La 'tech-taxe' sera d'application, lorsqu'une entreprise réalisera un chiffre d'affaires de 750 millions d'euros ou plus, et dont l'activité 'services numériques' pèsera plus de 5,5 millions d'euros. L'Italie table ainsi sur 600 millions d'euros de rentrées supplémentaires.

La taxation des géants technologiques, aussi appelée taxe GAFA, est depuis quelques années déjà un sujet délicat au sein de l'Europe. Dans la pratique, la plupart des grandes entreprises technologiques possèdent leur siège dans un pays, où la taxe professionnelle est faible, comme par exemple en Irlande. Cela signifie que dans des pays membres de l'UE tels la France, l'Italie ou la Belgique, elles ne versent quasiment pas d'impôts, alors qu'une grande partie de leur chiffre d'affaires est réalisé dans ces états. Mais les pays membres de l'UE ne sont pas tous d'accord sur la façon dont ces entreprises doivent être taxées.

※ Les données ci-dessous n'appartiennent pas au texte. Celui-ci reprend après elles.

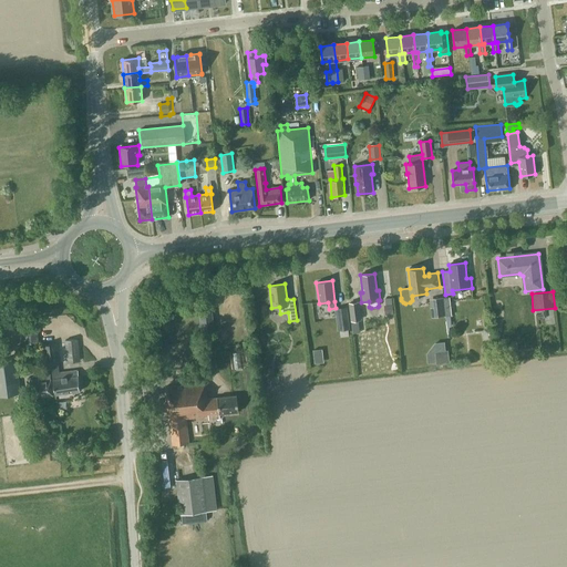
[(392,305),(391,298),(384,299),(385,306),(384,306),(384,315),(393,313),(392,305)]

Certaines d'entre elles font preuve de pas mal d'habileté. C'est ainsi qu'Amazon opère pour l'Europe au départ du Luxembourg. Mais le bénéfice engrangé par sa filiale luxembourgeoise, est écrémé en versant des 'royalties' à une firme soeur autorisée à utiliser les licences d'Amazon au nom de la société-mère américaine. Or les rentrées de type 'royalty' sont taxées plus favorablement que les revenus habituels, ce qui permet à Amazon d'éluder des millions d'impôts.